7. Overlooking Psychological and Emotional Care Needs

Serious injuries often require ongoing mental health treatment. Depression, anxiety, PTSD, and adjustment disorders are common after life-changing accidents.

Therapy costs, psychiatric care, and medications for psychological conditions add substantial expenses over a lifetime. These needs might not be apparent immediately after your injury but emerge as you grapple with permanent limitations.

Including mental health care in future damages calculations reflects the complete impact of your injuries.

Additional Future Costs Often Missed

Pain management requires ongoing care, medications, and sometimes procedures like injections or nerve blocks. These treatments continue for years or decades.

Attendant care or assistance with daily living activities represents major lifetime expenses for severely injured victims. Calculating these costs requires understanding current market rates and how they’ll change over time.

Lost household services matter too. If your injuries prevent you from performing tasks you previously handled, the cost of hiring help is a compensable damage.

The Role of Vocational Rehabilitation Assessments

Vocational professionals evaluate how your injuries affect your ability to work. They assess transferable skills, job market opportunities given your limitations, and realistic wage expectations.

These assessments are particularly important for younger victims who face decades of reduced earning capacity. The difference between your previous career trajectory and your post-injury employment prospects represents substantial damages.

Why Professional Calculations Matter

Insurance companies employ economists, actuaries, and medical professionals to calculate damages. They use sophisticated models and current data to project costs.

You need equal firepower. Professional damage calculations demonstrate the thoroughness of your case and withstand scrutiny from defense experts.

Present Value Calculations

Future damages get reduced to present value, which accounts for the fact that money received today can be invested and grow over time.

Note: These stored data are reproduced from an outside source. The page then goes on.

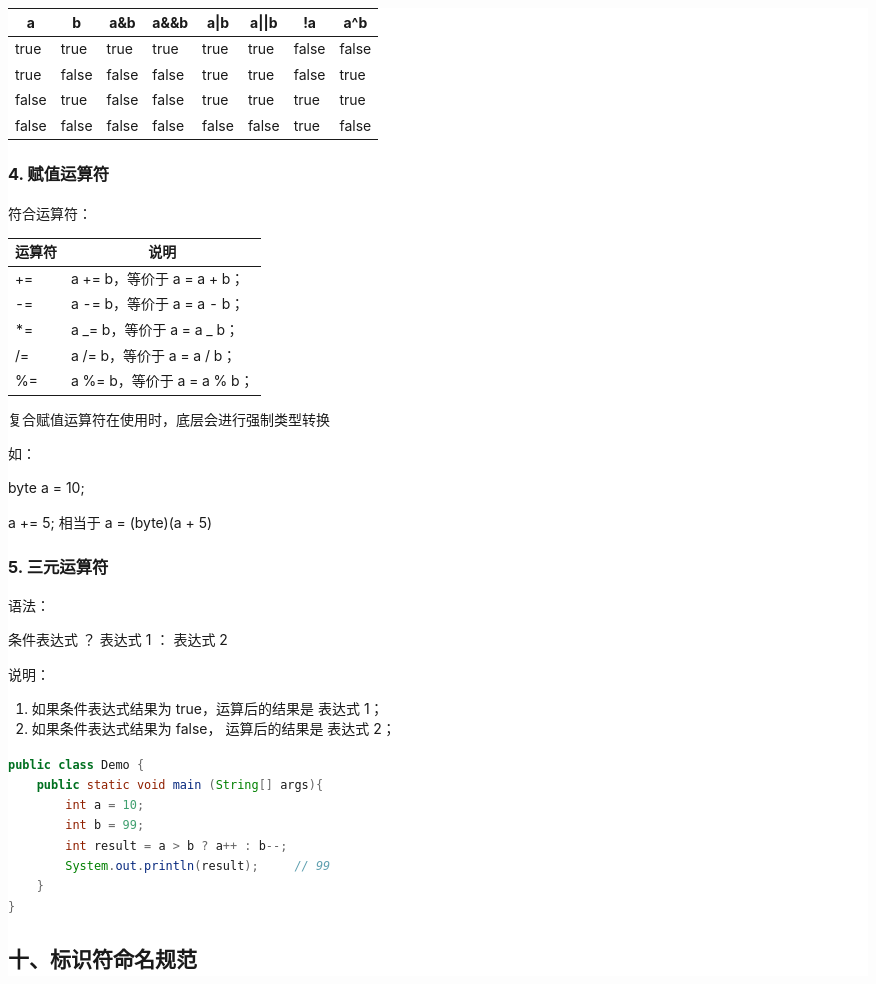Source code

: | a     | b     | a&b   | a&&b  | a\|b  | a\|\|b | !a    | a^b   |
| ----- | ----- | ----- | ----- | ----- | ------ | ----- | ----- |
| true  | true  | true  | true  | true  | true   | false | false |
| true  | false | false | false | true  | true   | false | true  |
| false | true  | false | false | true  | true   | true  | true  |
| false | false | false | false | false | false  | true  | false |

### 4. 赋值运算符

符合运算符：

| 运算符 | 说明                       |
| ------ | -------------------------- |
| +=     | a += b，等价于 a = a + b； |
| -=     | a -= b，等价于 a = a - b； |
| \*=    | a _= b，等价于 a = a _ b； |
| /=     | a /= b，等价于 a = a / b； |
| %=     | a %= b，等价于 a = a % b； |

复合赋值运算符在使用时，底层会进行强制类型转换

如：

byte a = 10;

a += 5; 相当于 a = (byte)(a + 5)

### 5. 三元运算符

语法：

条件表达式 ？ 表达式 1 ： 表达式 2

说明：

1.  如果条件表达式结果为 true，运算后的结果是 表达式 1；
2.  如果条件表达式结果为 false， 运算后的结果是 表达式 2；

```java
public class Demo {
    public static void main (String[] args){
        int a = 10;
        int b = 99;
        int result = a > b ? a++ : b--;
        System.out.println(result);		// 99
    }
}
```

## 十、标识符命名规范
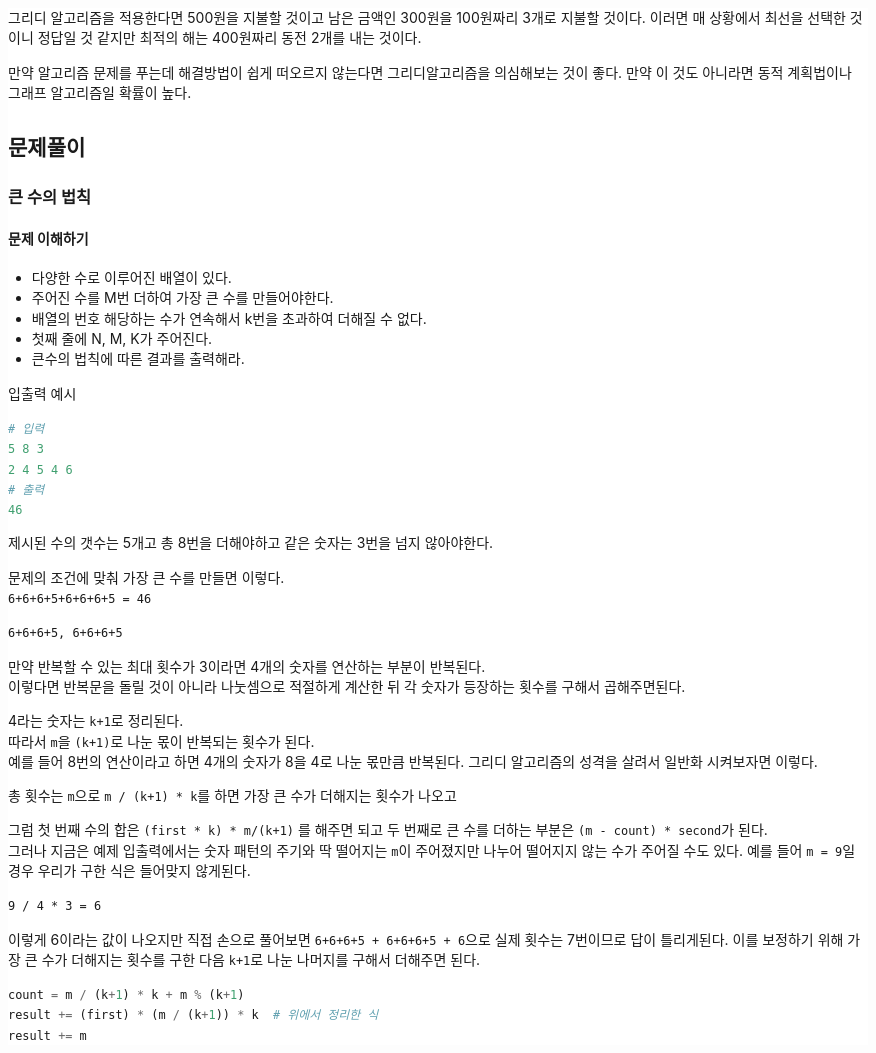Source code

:그리디 알고리즘을 적용한다면 500원을 지불할 것이고 남은 금액인 300원을 100원짜리 3개로 지불할 것이다. 이러면 매 상황에서 최선을 선택한 것이니 정답일 것 같지만 최적의 해는 400원짜리 동전 2개를 내는 것이다.

만약 알고리즘 문제를 푸는데 해결방법이 쉽게 떠오르지 않는다면 그리디알고리즘을 의심해보는 것이 좋다. 만약 이 것도 아니라면 동적 계획법이나 그래프 알고리즘일 확률이 높다.

## 문제풀이

### 큰 수의 법칙

#### 문제 이해하기

* 다양한 수로 이루어진 배열이 있다.
* 주어진 수를 M번 더하여 가장 큰 수를 만들어야한다.
* 배열의 번호 해당하는 수가 연속해서 k번을 초과하여 더해질 수 없다.
* 첫째 줄에 N, M, K가 주어진다.
* 큰수의 법칙에 따른 결과를 출력해라.

입출력 예시
```py
# 입력
5 8 3
2 4 5 4 6
# 출력
46
```

제시된 수의 갯수는 5개고 총 8번을 더해야하고 같은 숫자는 3번을 넘지 않아야한다.

문제의 조건에 맞춰 가장 큰 수를 만들면 이렇다.  
`6+6+6+5+6+6+6+5 = 46`

`6+6+6+5, 6+6+6+5`

만약 반복할 수 있는 최대 횟수가 3이라면 4개의 숫자를 연산하는 부분이 반복된다.  
이렇다면 반복문을 돌릴 것이 아니라 나눗셈으로 적절하게 계산한 뒤 각 숫자가 등장하는 횟수를 구해서 곱해주면된다.

4라는 숫자는 `k+1`로 정리된다.  
따라서 `m`을 `(k+1)`로 나눈 몫이 반복되는 횟수가 된다.  
예를 들어 8번의 연산이라고 하면 4개의 숫자가 8을 4로 나눈 몫만큼 반복된다.
그리디 알고리즘의 성격을 살려서 일반화 시켜보자면 이렇다.

총 횟수는 `m`으로 `m / (k+1) * k`를 하면 가장 큰 수가 더해지는 횟수가 나오고

그럼 첫 번째 수의 합은 `(first * k) * m/(k+1)` 를 해주면 되고 두 번째로 큰 수를 더하는 부분은 `(m - count) * second`가 된다.  
그러나 지금은 예제 입출력에서는 숫자 패턴의 주기와 딱 떨어지는 `m`이 주어졌지만 나누어 떨어지지 않는 수가 주어질 수도 있다.
예를 들어 `m = 9`일 경우 우리가 구한 식은 들어맞지 않게된다.  
```
9 / 4 * 3 = 6
```
이렇게 6이라는 값이 나오지만 직접 손으로 풀어보면 `6+6+6+5 + 6+6+6+5 + 6`으로 실제 횟수는 7번이므로 답이 틀리게된다.
이를 보정하기 위해 가장 큰 수가 더해지는 횟수를 구한 다음 `k+1`로 나눈 나머지를 구해서 더해주면 된다.  

```py
count = m / (k+1) * k + m % (k+1) 
result += (first) * (m / (k+1)) * k  # 위에서 정리한 식
result += m 
```
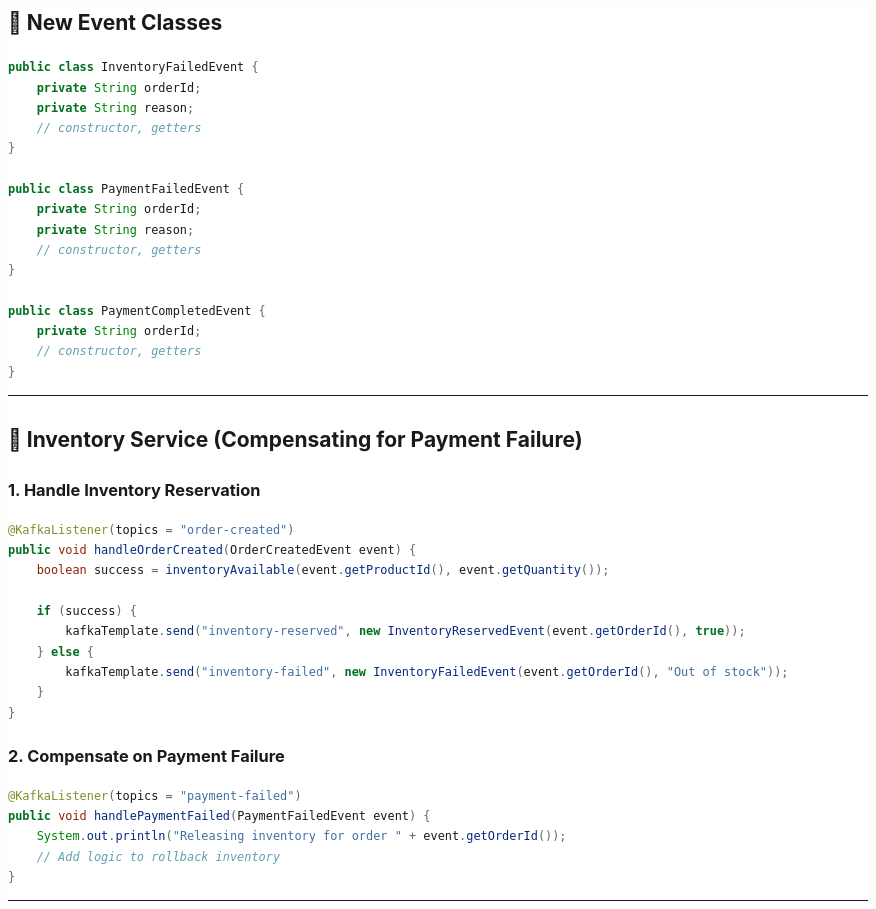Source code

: 
## 🔨 New Event Classes

```java
public class InventoryFailedEvent {
    private String orderId;
    private String reason;
    // constructor, getters
}

public class PaymentFailedEvent {
    private String orderId;
    private String reason;
    // constructor, getters
}

public class PaymentCompletedEvent {
    private String orderId;
    // constructor, getters
}
```

---

## 🔁 Inventory Service (Compensating for Payment Failure)

### 1. Handle Inventory Reservation

```java
@KafkaListener(topics = "order-created")
public void handleOrderCreated(OrderCreatedEvent event) {
    boolean success = inventoryAvailable(event.getProductId(), event.getQuantity());

    if (success) {
        kafkaTemplate.send("inventory-reserved", new InventoryReservedEvent(event.getOrderId(), true));
    } else {
        kafkaTemplate.send("inventory-failed", new InventoryFailedEvent(event.getOrderId(), "Out of stock"));
    }
}
```

### 2. Compensate on Payment Failure

```java
@KafkaListener(topics = "payment-failed")
public void handlePaymentFailed(PaymentFailedEvent event) {
    System.out.println("Releasing inventory for order " + event.getOrderId());
    // Add logic to rollback inventory
}
```

---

This calculation requires understanding investment returns, inflation, and economic forecasting.

Getting present value calculations wrong can cost you millions in catastrophic injury cases where lifetime damages extend over decades.

The Cost of Getting It Wrong

Settlements are final. Once you sign a release, you can’t come back for more money even if your needs prove greater than anticipated.

Underestimating future damages by even 20% can mean the difference between financial security and bankruptcy as your lifetime medical needs unfold.

Building Accurate Future Damage Projections

We assemble teams of medical professionals, life care planners, economists, and vocational professionals to build comprehensive future damage projections. These detailed assessments consider every aspect of your future needs and their realistic costs.

If you’re facing serious injuries with long-term implications, we can work with qualified professionals to accurately project your future damages and pursue compensation that truly covers the lifetime impact of your injuries.